No luck on the actor.

But, a number of sources agree it was a Milky Way… most days a very soft one.

Let’s do just this. Moved from General Questions to Cafe Society.

samclem, Moderator

I think Charlie Chaplin was given an Honorary Award at the first Academy Awards, and won an Oscar in 1972 for Best Score (Limelight).

So he coulda been a contender…

So . . . Brando, maybe?

Nah. He would have eaten the damn thing.

It’s possible that there is no answer to this, that it’s just something written down about something someone heard onece about someone who may never even have been named.

And best original score for Limelight

No one ever said it was the same candy bar every day…

I think it’s most likely to be made up. The authors of The Connected Child may have made it up themselves or they may have heard it from someone else and not bothered to check it for accuracy. If the story was told by the actor on a TV interview program, why doesn’t it come up on a Google search (which now searches not just on everything on the Internet but also on an enormous number of books and periodicals)?

Sidney Poitier.

I used Google Books but had to read quite a few cites.

I owe you a beer. Good work, man. Very good work. Color me impressed.

If you say “Academy Award winning actor,” you’re implying that Charlie Chaplin won the award for acting. We wouldn’t call Mel Gibson or Ben Affleck Academy Award winning actors.
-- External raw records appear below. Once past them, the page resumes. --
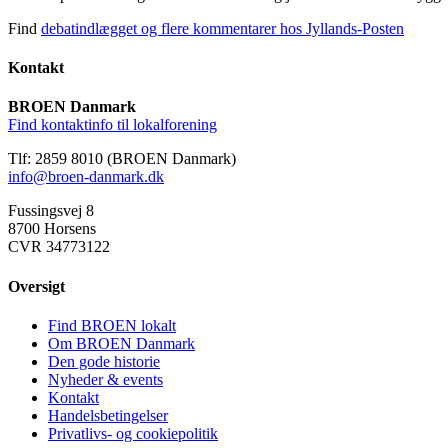
Find
debatindlægget og flere kommentarer hos Jyllands-Posten
Kontakt
BROEN Danmark
Find kontaktinfo til lokalforening
Tlf: 2859 8010 (BROEN Danmark)
info@broen-danmark.dk
Fussingsvej 8
8700 Horsens
CVR 34773122
Oversigt
Find BROEN lokalt
Om BROEN Danmark
Den gode historie
Nyheder & events
Kontakt
Handelsbetingelser
Privatlivs- og cookiepolitik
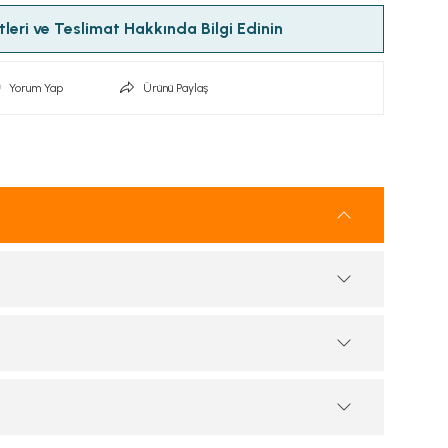
leri ve Teslimat Hakkında Bilgi Edinin
Yorum Yap
Ürünü Paylaş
We wouldn’t call Woody Allen an award winning musician, just because he has won awards and is also a musician.

You may not, but others would, especially in trying to stretch a point. For as inexact a citation as the OP was looking for, Chaplin might have fit.

Good work on identifying Poitier!

I realize this is a very old post, but the answer to your question is Sidney Poitier. He told this story on the Oprah Winfrey show.